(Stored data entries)
★ ★ ★
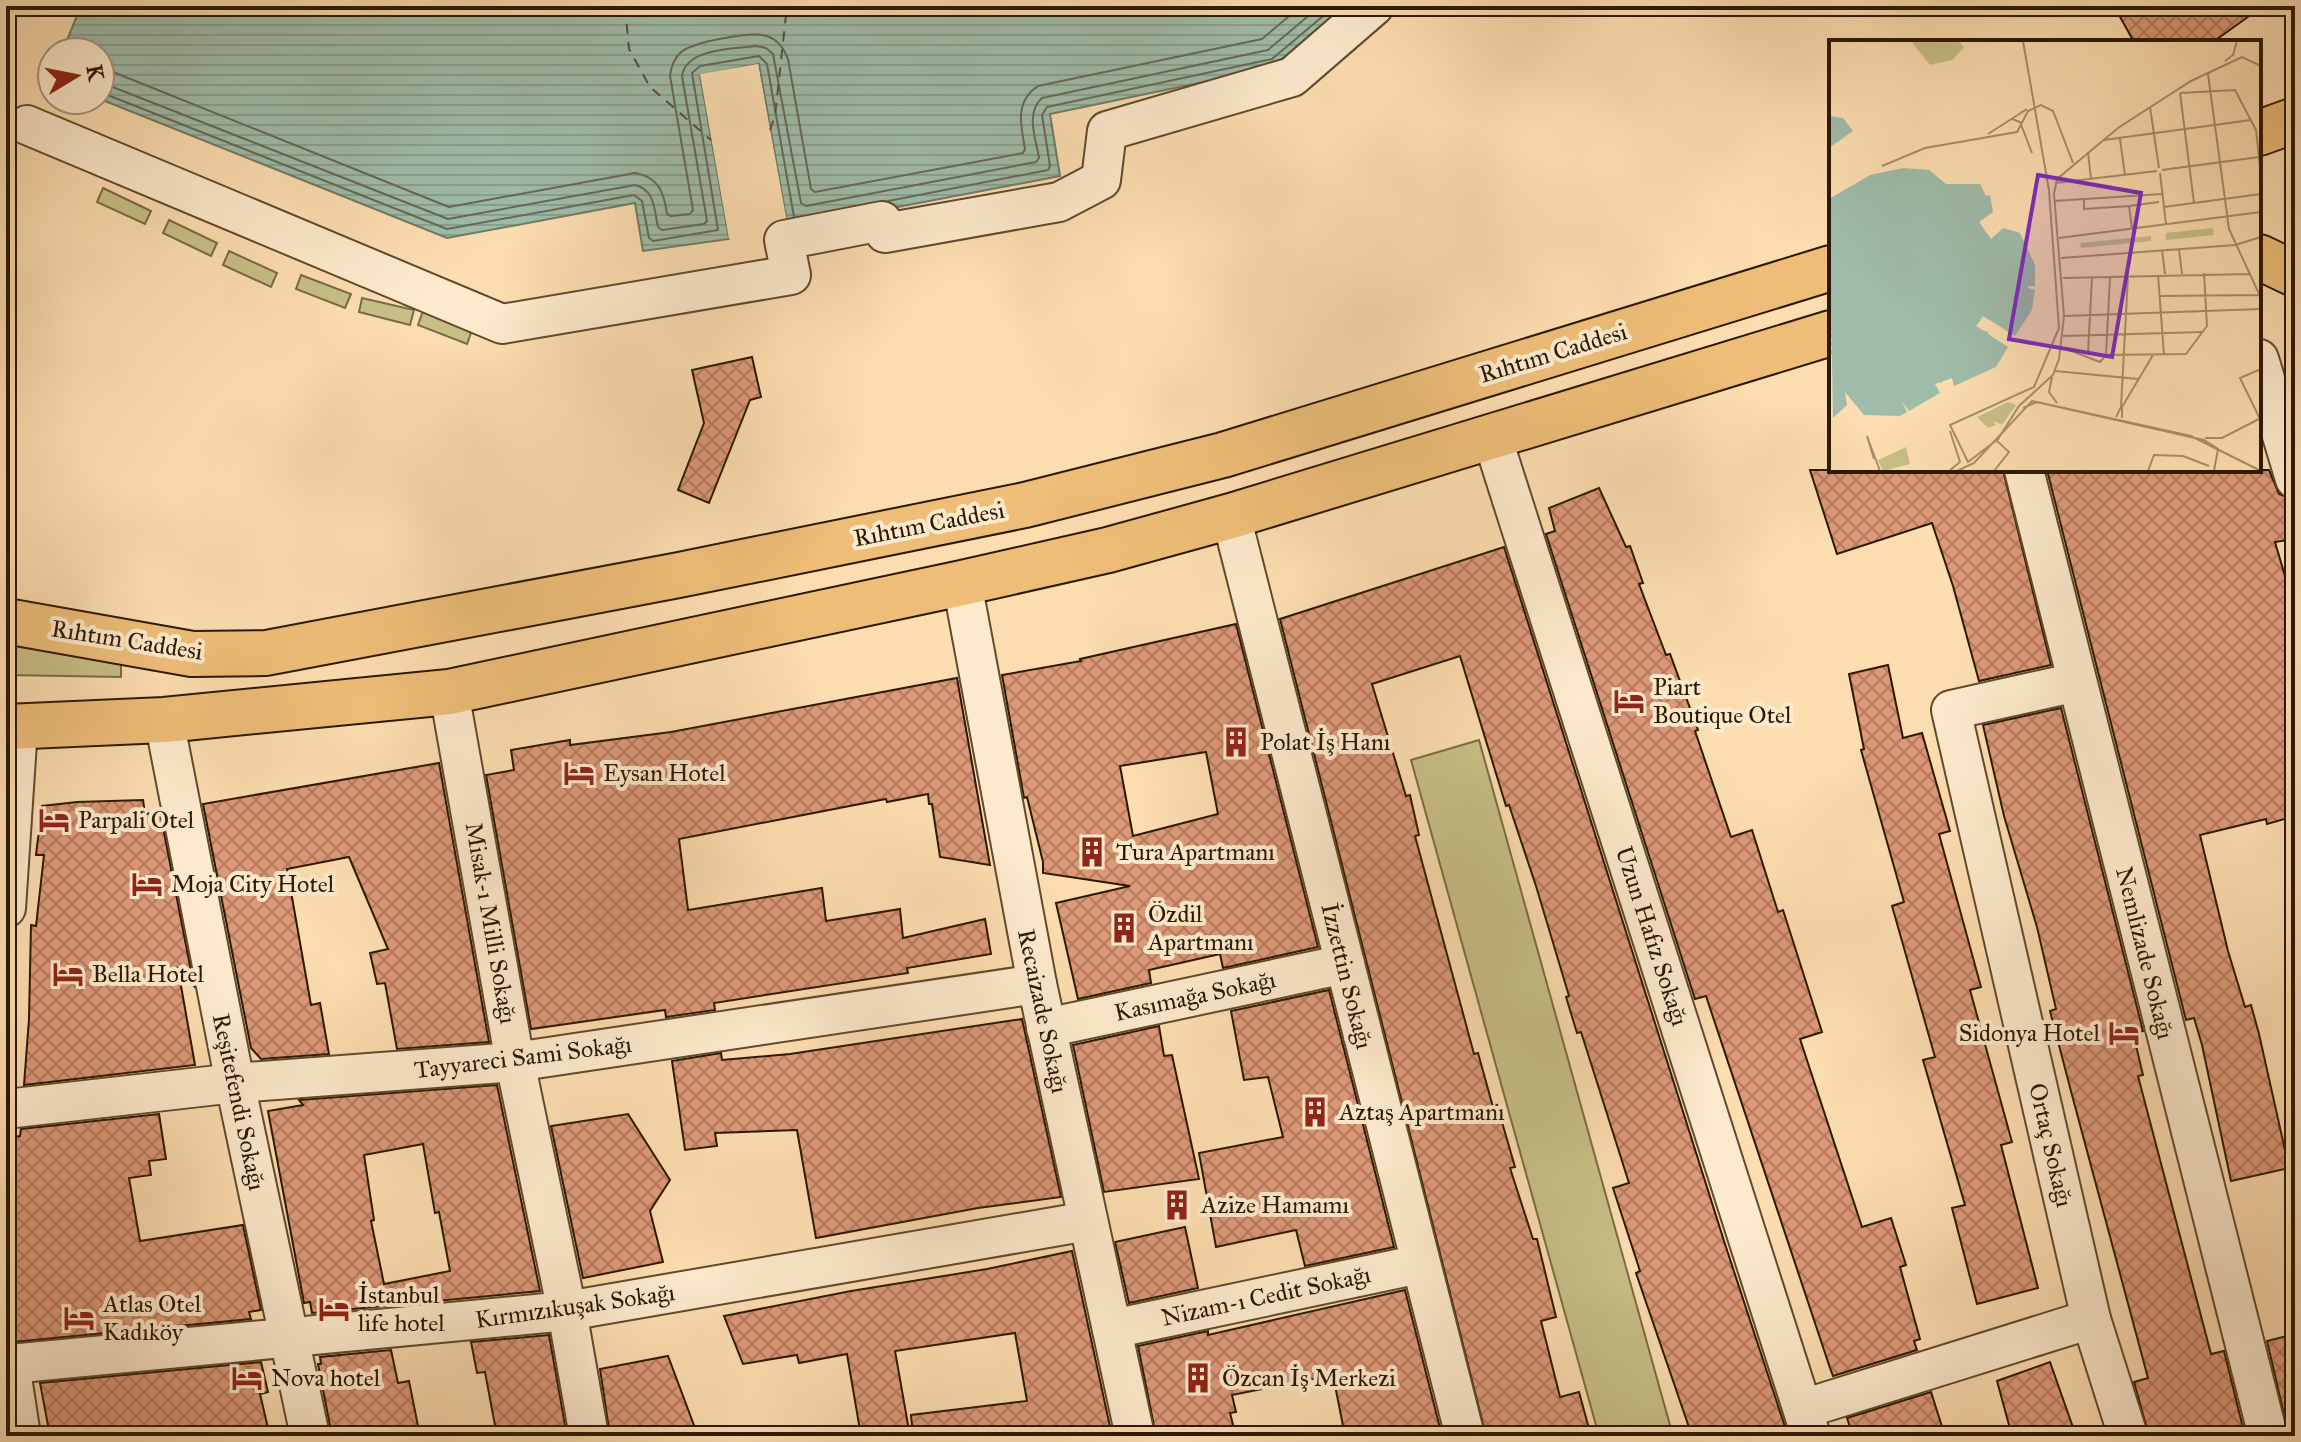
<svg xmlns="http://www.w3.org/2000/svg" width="2301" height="1442" font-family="'IM FELL Great Primer',serif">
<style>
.grass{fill:#c7bf86;stroke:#7a6c44;stroke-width:2}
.water{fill:url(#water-rules);stroke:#717a66;stroke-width:2}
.pier{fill:#fcddb0}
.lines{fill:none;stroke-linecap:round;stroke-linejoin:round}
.shore{stroke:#666a56;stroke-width:2}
.ferry{stroke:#54513c;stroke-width:2;stroke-dasharray:10 8;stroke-linecap:butt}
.building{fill:url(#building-cross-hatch);stroke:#2c1801;stroke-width:2;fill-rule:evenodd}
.street-casing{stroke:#60492d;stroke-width:42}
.primary-casing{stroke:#2c1801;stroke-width:48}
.street{stroke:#fde9cc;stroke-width:38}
.primary{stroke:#eebe78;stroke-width:44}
.labels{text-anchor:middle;stroke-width:8;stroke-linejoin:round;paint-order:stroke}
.street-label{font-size:24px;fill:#2c1801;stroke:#fde9cc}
.poi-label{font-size:24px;fill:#2c1801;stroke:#fde9cc;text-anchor:start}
.inset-river{fill:none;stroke:#9fbcaa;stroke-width:4}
.inset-road{fill:none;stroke:#a98e6a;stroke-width:2}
.view{fill:#7b2cbf;fill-opacity:0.15;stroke:#7b2cbf;stroke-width:4}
.inset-edge{fill:none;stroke:#2c1801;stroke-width:4}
</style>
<defs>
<pattern id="water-rules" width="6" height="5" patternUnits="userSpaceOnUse" patternTransform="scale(2)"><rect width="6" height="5" fill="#9fbcaa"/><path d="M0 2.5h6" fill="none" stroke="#89a190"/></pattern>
<pattern id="building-cross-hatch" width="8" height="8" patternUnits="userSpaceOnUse" patternTransform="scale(2)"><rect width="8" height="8" fill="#dd9877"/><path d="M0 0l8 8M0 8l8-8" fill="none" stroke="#b37b5f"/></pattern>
</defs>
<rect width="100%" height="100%" fill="#fcddb0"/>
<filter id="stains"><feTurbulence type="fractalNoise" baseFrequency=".0025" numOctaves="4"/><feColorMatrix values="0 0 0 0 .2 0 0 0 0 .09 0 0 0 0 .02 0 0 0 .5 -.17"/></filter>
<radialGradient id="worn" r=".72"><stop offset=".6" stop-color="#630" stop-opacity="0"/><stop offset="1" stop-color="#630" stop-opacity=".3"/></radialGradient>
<g class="grass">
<polygon points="103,188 151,211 145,224 97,202"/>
<polygon points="169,220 217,243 211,256 163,233"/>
<polygon points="229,251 277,273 271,287 223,265"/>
<polygon points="301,275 351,294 345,308 296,289"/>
<polygon points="362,298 414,310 410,325 359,312"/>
<polygon points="423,311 472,330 467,344 418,325"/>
<polygon points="6,643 121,663 121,677 6,675"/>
<polygon points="1479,740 1673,1436 1599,1436 1411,760"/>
</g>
<polygon class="water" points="81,6 1347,6 1276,67 1050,114 1060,176 788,228 759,64 700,75 729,239 643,251 635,203 447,238 100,99 100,52 62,52"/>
<polygon class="pier" points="758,64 788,228 784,229 755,68 704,77 733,238 729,239 700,74"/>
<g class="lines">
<g class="shore">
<path d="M100 70 113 72 449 207 635 173C659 177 664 193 667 214L671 216 690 214 693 210 670 76C671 67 673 60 680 53 691 42 752 31 767 36 778 40 784 48 788 59L811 189 815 192 1023 153 1025 149C1021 125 1014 102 1038 86L1262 39 1301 6"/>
<path d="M100 82 448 219 635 185C655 190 654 209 658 227L662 230 704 224 707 221 682 76C686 48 734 49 756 46L766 48 773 54 801 203 806 206 1036 162 1039 158C1036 139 1025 113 1042 98L1268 50 1320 6"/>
<polyline points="100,92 447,229 634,195 642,201 649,238 653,241 718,230 692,73 700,66 759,56 767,64 794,217"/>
<polyline points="888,201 1048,170 1050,166 1042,115 1047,107 1272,59 1335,6"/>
</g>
<g class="ferry">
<polyline points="625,6 629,49 650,87 711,140"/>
<polyline points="770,130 775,116 787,6"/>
</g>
</g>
<g class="building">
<polygon points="2114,6 2263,6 2213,42 2134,42"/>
<polygon points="752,357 761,397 750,400 709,503 678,490 704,423 692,370"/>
<polygon points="1810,470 2003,470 2051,665 1979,681 1953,586 1932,523 1837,554"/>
<polygon points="2047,470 2269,470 2279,494 2295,500 2295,539 2275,542 2295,610 2295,816 2267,824 2266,819 2200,835 2228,951 2245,1007 2251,1005 2259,1034 2289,1168 2231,1181 2202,1045 2194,1018 2186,1020"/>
<polygon points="1599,488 1626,547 1630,546 1643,583 1639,584 1666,655 1670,654 1698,730 1695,731 1731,837 1752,830 1778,912 1783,910 1822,1032 1800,1039 1862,1227 1891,1218 1906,1265 1900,1267 1920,1339 1914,1341 1917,1350 1833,1376 1830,1368 1706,996 1695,999 1546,534 1555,531 1549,508"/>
<polygon points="1504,547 1725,1244 1788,1436 1692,1436 1636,1273 1640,1271 1613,1188 1629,1183 1581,1032 1577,1033 1566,997 1569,996 1536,886 1509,805 1506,806 1460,656 1372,684 1406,796 1410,795 1419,835 1415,836 1474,1054 1478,1053 1493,1107 1497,1105 1515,1167 1510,1168 1533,1239 1537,1239 1556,1317 1541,1321 1560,1397 1579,1392 1591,1436 1486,1436 1280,619"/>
<path d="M1236 624 1318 947 1223 968 1220 954 1149 970 1151 983 1078 999 1056 903 1130 886 1043 873V862L1027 797 1024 798 1002 675 1081 661 1080 659ZM1206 752 1218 814 1133 836 1120 766Z"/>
<polygon points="1888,665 1903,738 1922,733 1950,831 1939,834 1981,987 1970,990 2012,1142 2001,1145 2038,1288 1977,1304 1952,1208 1965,1205 1923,1060 1935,1057 1892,906 1904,902 1861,750 1864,749 1849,674"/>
<polygon points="957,678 990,865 940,857 932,804 929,804 928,794 887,802 886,799 679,839 688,910 822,888 826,921 900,909 903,938 985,919 991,954 907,968 908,973 714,1003 715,1010 666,1017 665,1010 531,1029 486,775 514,770 511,750 570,740 570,745 671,732"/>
<polygon points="2061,708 2143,1031 2133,1033 2143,1075 2138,1076 2211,1354 2224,1351 2245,1436 2149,1436 2134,1382 2148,1378 2072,1095 2050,1011 2056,1009 2037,927 2004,816 1983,725"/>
<polygon points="439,763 489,1042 397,1049 385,983 377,984 370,953 388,949 349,857 287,869 311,1005 320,1003 329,1054 261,1059 251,1048 203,804"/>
<polygon points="143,800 145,814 160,812 194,986 178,969 195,1065 24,1085 29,1019 31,925 36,926 44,855 36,855 42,806 77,802"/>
<polygon points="1329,990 1394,1247 1305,1266 1296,1230 1216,1247 1199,1153 1283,1137 1268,1077 1244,1080 1231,1011"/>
<polygon points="1022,1019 1061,1197 978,1208 816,1238 797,1130 715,1133 717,1146 685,1150 672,1061 721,1053 722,1060 790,1054"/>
<polygon points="1159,1026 1164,1056 1172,1055 1199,1179 1104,1192 1073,1045"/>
<path d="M497 1085 540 1291 312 1313 310 1302 304 1303 268 1111 303 1105 299 1100ZM423 1144 435 1213 439 1212 450 1271 384 1284 371 1221 374 1220 364 1155Z"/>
<polygon points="159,1114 166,1159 149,1161 151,1175 129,1178 140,1241 243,1225 261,1310 249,1312 251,1319 13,1342 6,1340 6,1138 20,1136 21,1129"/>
<polygon points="628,1114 670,1180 650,1211 663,1262 583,1278 551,1126"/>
<polygon points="1185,1227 1198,1288 1129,1303 1115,1242"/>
<polygon points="1072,1251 1112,1436 913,1436 911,1415 1027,1401 1015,1333 895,1351 910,1436 861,1436 847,1354 799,1363 797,1355 743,1364 724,1316 851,1291 987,1269"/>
<polygon points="1405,1290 1442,1436 1345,1436 1333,1375 1232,1395 1236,1412 1230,1413 1236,1436 1156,1436 1138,1346 1208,1331 1208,1335"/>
<polygon points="2295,1334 2295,1436 2289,1436 2267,1341"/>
<polygon points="549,1335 567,1436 497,1436 485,1372 477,1373 471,1342"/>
<polygon points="391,1350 398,1383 409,1381 420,1436 332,1436 318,1364 321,1364 320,1357"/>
<polygon points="668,1356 698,1436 610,1436 600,1369"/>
<polygon points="261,1362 268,1392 260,1394 268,1428 233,1436 50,1436 40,1383"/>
<polygon points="2050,1362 2076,1436 2012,1436 1997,1381"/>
<polygon points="1931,1392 1945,1436 1853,1436 1847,1418"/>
</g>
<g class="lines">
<g class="street-casing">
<g id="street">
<polyline points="27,125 502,324 791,275 784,240 882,221 885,233 1059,202 1101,180 1107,131 1292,77 1374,6"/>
<polyline points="2259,359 2295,479"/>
<polyline points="1492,437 1811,1436"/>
<polyline points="2024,470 2268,1436"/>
<polyline points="1231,516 1465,1436"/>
<polyline points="962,583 1037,984 1135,1436"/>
<polyline points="449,692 515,1062 567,1311 589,1436"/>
<polyline points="164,720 235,1083 310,1436"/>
<polyline points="6,908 18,727"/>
<polyline points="1046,1028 1345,964"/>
<polyline points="6,1109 235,1083 515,1062 1037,984"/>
<polyline points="2091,1319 2128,1436"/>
<polyline points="1112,1329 1420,1264"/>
<polyline points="6,1362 10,1364 21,1436"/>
<polyline points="10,1364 567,1311 1088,1221"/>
<polyline points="1803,1409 2091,1319 1951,710 2077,682"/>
</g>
</g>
<g class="primary-casing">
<g id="primary">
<polyline points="2259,133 2295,120"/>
<polyline points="2259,257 2295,274"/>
<polyline points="6,621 192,654 266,653 679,575 1025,505 1223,455 1831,268"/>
<polyline points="6,727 164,720 449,692 962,583 1108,550 1231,516 1831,333"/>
</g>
</g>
<use href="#street" class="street"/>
<use href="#primary" class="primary"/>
</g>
<defs>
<g id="hotel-bare" transform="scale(2.4)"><path d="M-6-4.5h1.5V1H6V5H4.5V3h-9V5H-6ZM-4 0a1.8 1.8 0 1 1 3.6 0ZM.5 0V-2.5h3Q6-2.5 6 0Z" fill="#8f2418" stroke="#fde9cc" stroke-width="2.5" paint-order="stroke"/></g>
<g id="building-bare" transform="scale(2.4)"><path d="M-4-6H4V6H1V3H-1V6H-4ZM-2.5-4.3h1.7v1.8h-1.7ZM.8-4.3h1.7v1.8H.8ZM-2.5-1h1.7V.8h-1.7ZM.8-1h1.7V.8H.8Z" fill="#8f2418" stroke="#fde9cc" stroke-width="2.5" paint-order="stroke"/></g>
</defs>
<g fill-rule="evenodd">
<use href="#hotel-bare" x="1629" y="701"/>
<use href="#building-bare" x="1236" y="742"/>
<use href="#hotel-bare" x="579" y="773"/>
<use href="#hotel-bare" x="54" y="820"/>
<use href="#building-bare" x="1092" y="852"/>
<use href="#hotel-bare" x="147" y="884"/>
<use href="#building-bare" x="1124" y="928"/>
<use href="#hotel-bare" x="68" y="974"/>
<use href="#hotel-bare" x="2124" y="1033"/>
<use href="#building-bare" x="1315" y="1112"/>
<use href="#building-bare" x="1177" y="1205"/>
<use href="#hotel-bare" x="334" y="1309"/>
<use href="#hotel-bare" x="79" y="1318"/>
<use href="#hotel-bare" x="247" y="1378"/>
<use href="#building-bare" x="1198" y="1378"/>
</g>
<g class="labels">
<g class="street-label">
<text transform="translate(1553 353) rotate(-17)" y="8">Rıhtım Caddesi</text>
<text transform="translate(929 524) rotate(-11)" y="8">Rıhtım Caddesi</text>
<text transform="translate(127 640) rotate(9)" y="8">Rıhtım Caddesi</text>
<text transform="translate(491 923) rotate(80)" y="8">Misak-ı Milli Sokağı</text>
<text transform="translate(1652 936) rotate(72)" y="8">Uzun Hafız Sokağı</text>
<text transform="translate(2145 953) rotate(76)" y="8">Nemlizade Sokağı</text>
<text transform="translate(1347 976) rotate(76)" y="8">İzzettin Sokağı</text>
<text transform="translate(1195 996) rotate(-12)" y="8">Kasımağa Sokağı</text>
<text transform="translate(1043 1011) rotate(78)" y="8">Recaizade Sokağı</text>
<text transform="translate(523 1057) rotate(-7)" y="8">Tayyareci Sami Sokağı</text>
<text transform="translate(239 1102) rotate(78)" y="8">Reşitefendi Sokağı</text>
<text transform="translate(2051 1145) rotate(77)" y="8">Ortaç Sokağı</text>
<text transform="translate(1266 1296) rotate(-12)" y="8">Nizam-ı Cedit Sokağı</text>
<text transform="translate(575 1306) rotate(-8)" y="8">Kırmızıkuşak Sokağı</text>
</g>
<g class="poi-label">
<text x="1653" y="695">Piart<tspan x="1653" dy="28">Boutique Otel</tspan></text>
<text x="1260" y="750">Polat İş Hanı</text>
<text x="603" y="781">Eysan Hotel</text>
<text x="78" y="828">Parpali Otel</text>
<text x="1116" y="860">Tura Apartmanı</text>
<text x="171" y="892">Moja City Hotel</text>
<text x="1148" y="922">Özdil<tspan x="1148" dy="28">Apartmanı</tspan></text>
<text x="92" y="982">Bella Hotel</text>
<text x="2100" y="1041" text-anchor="end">Sidonya Hotel</text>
<text x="1339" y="1120">Aztaş Apartmanı</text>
<text x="1201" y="1213">Azize Hamamı</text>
<text x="358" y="1303">İstanbul<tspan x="358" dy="28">life hotel</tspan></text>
<text x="103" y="1312">Atlas Otel<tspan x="103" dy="28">Kadıköy</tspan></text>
<text x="271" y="1386">Nova hotel</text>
<text x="1222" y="1386">Özcan İş Merkezi</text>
</g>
</g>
<g transform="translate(1829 40)">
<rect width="432" height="432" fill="#fcddb0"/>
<path d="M384 188 385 195 337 200V193ZM322 196V201L252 208 251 203ZM179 362 187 365 173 385 164 381 167 385 159 388 148 377ZM77 407 81 424 54 431 49 420Z" fill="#c7bf86"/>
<path d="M82 1H129L135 7 123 20 101 25Z" fill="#c7bf86"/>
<path d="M0 76 14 78 24 91 0 108ZM74 128 100 130 117 144H151L157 156 161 155 164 172 150 182 162 199 174 188 191 193 206 225V246H194L206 250 203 270 186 296 154 276 147 286 179 307 167 327 125 346 123 338 106 344 111 353 80 371 73 362 78 372 71 376 35 375 16 352 18 365 4 378 0 159 41 135Z" fill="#9fbcaa"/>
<path class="inset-river" d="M0 166 27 192M0 174 40 199 199 246M0 182 100 307 114 341M0 189 33 219M9 196 109 232 144 275M32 197 100 277 159 294M0 198 113 340M0 205 87 236 187 254 199 250M0 235 133 253 166 267V283M0 242 107 255 150 282 104 260 0 250M0 259 150 297 158 294M28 264 149 281M0 268 33 279 55 297 69 327 73 357M0 277 47 299 72 357M0 287 39 304 74 362 30 312 0 303M0 294 37 310 66 351M0 312 113 341"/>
<path class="inset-road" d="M194 1 220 150 230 288 205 347 121 385 139 422 169 399 190 366 224 335 230 319 235 276 225 154 228 139 289 88 362 41 413 17 432 26M396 21 404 15 408 1M379 34 400 189 432 258M351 53 406 50 427 90 432 136M351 53 365 163M321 67 330 128M183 79 191 82 203 113M159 94 198 69M291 99 296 135M275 100 422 80M259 112 262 139M53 126 96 108 188 92 199 71 212 65 224 71 244 123M333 130 430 117M331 133 337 184M226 143 328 131M255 159V169L300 166 303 188M225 161 333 154M300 166 330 162M335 167 432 154M230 198 432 172M350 209 353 234M333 210 336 234M232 218 406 205 432 197M329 235 335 315M234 238 421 234M330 256 431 255M235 276 432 269M234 296 373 292M232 307 271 322 277 315 357 314 378 286 375 233M259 313 263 237M277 315 281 237M226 331 309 339M223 337 220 352 228 363M194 368 208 362 362 396 432 431M287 377 292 367 299 236M293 378V367L324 315M431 379 411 338 432 329M376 398H393L432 378M45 419 38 396 51 431M120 431 131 422 121 391M128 431 145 423 203 361 375 400 389 409 385 431M165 431 180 412 168 401M319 431 325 415 354 416 380 426"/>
<path class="view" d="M209 135 312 153 283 317 180 299Z"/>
<rect width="432" height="432" class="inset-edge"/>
</g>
<rect width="2301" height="1442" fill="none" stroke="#fcddb0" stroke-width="32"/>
<rect x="8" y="8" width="2285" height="1426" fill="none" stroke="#2c1801" stroke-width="4"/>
<rect x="16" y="16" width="2269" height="1410" fill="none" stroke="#2c1801" stroke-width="2"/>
<g transform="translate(76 76) rotate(80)"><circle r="38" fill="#fde9cc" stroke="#a9957b" stroke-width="2"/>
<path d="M0-6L14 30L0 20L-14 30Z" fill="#8f2418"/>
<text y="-12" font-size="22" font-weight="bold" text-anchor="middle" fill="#2c1801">K</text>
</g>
<rect width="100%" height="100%" filter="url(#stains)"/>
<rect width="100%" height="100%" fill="url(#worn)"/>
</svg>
★ ★ ★
> _Your instructions_: Every line above that carries the string "evenodd" should be copied.

> _Task output_:
.building{fill:url(#building-cross-hatch);stroke:#2c1801;stroke-width:2;fill-rule:evenodd}
<g fill-rule="evenodd">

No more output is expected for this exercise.